Technical Solutions

中文版本

TNN is a high-performance and lightweight inference framework for mobile devices. It provides lots of advanced features such as cross-platform, model-compression, and code-pruning. TNN, inspired by mainstream open-source industry frameworks, integrates and leverages Youtu Lab’s Rapidnet, ncnn framework. It also combines the efforts of the deep-learning framework Oteam from all departments(PCG, TEG, IEG) to create an enterprise-level mobile inference engine. At present, TNN has been launched in various major businesses, and its following characteristics have been widely praised.

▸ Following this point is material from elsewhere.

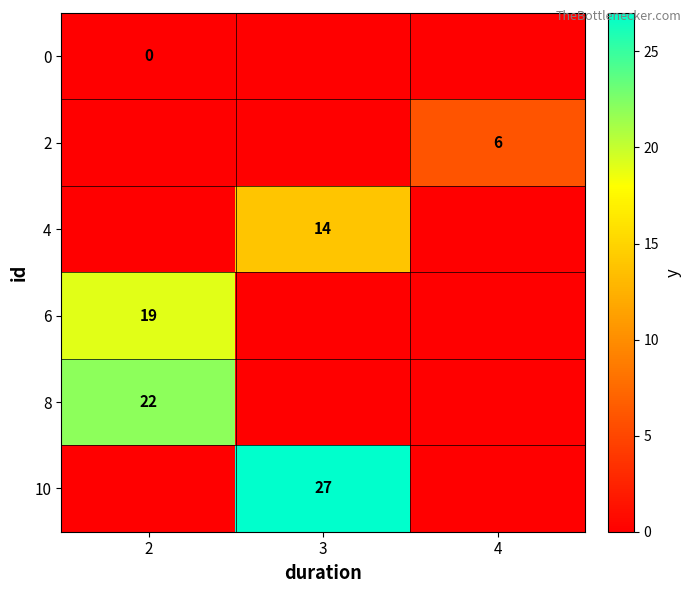

What is the difference between the highest and lowest values at 2?

22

  • Computation optimization
    • The backend operators are primely optimized to make the best use of computing power in different architectures, regarding instruction issue, throughput, delay, cache bandwidth, cache delay, registers, etc..
    • The TNN performance on mainstream hardware platforms (CPU: ARMv7, ARMv8, GPU: Mali, Adreno, Apple) has been greatly tuned and improved.
    • The convolution function is implemented by various algorithms such as Winograd, Tile-GEMM, Direct Conv, etc., to ensure efficiency under different parameters and sizes.
    • Op fusion: TNN can do offline analysis of network graph, fuse multiple simple operations and reduce overhead such as redundant memory access and kernel startup cost.
  • Low precision computation acceleration
    • TNN supports INT8/FP16 mode, reduces model size & memory consumption, and utilizes specific hardware low-precision instructions to accelerate calculations.
    • TNN supports INT8 WINOGRAD algorithm, (input 6bit), further reduces the model calculation complexity without sacrificing the accuracy.
    • TNN supports mixed-precision data in one model, speeding up the model’s calculation speed while preserving its accuracy.
  • Memory optimization
    • Efficient “memory pool” implementation: Based on a full network DAG analysis, the implementation reuses memory between non-dependent nodes which reduces memory cost by 90%.
    • Cross-model memory reduces: This supports external real-time design for network memory so that multiple models can share mutual memory.
  • Performance comparison among mainstream models: TNN outperforms other mainstream open-source mobile high-performance frameworks.
Kirin970:
model cpu 1 thread(ms) gpu time(ms)
Mobilenet_v1 88 12
Mobilenet_v1_int8 55
Mobilenet_v2 58 11
Mobilenet_v2_int8 41
squeezenet_v1.0 127 20
squeezenet_v1.0_int8 82
Snapdragon 835:
model cpu 1 thread(ms) gpu time(ms)
Mobilenet_v1 94 16
Mobilenet_v1_int8 62
Mobilenet_v2 61 14
Mobilenet_v2_int8 47
squeezenet_v1.0 122 28
squeezenet_v1.0_int8 93
Snapdragon 845:
model cpu 1 thread(ms) gpu time(ms)
Mobilenet_v1 60 10
Mobilenet_v1_int8 37
Mobilenet_v2 39 8
Mobilenet_v2_int8 28
squeezenet_v1.0 74 14
squeezenet_v1.0_int8 56

TNN Architecture Diagram:

  • TNN supports TensorFlow, Pytorch, MxNet, Caffe, and other training frameworks through ONNX, leveraging the continuous improvement of the ONNX open-source society. Currently, TNN supports 55 ONNX operators and will be developed to cover 80 operators shortly, consisting of most of the mainstream CNN operators needed.
  • TNN runs on mainstream operating systems (Android, iOS, embedded Linux, Windows), and is compatible with ARM CPU, GPU hardware platform (Da Vinci NPU will be supported soon)
  • TNN is constructed through Modular Design, which abstracts and isolates components such as model analysis, graph construction, graph optimization, low-level hardware adaptation, and high-performance kernel. It uses “Factory Mode” to register and build devices, that tries to minimize the cost of supporting more hardware and acceleration solutions.
  • TNN’s running time does not rely on any third-party libraries. The size of the CPU dynamic library is only around 400KB, and it provides basic image conversion operations, which are light-weight and convenient. TNN uses unified models and interfaces across platforms and can switch easily by configuring just one single parameter.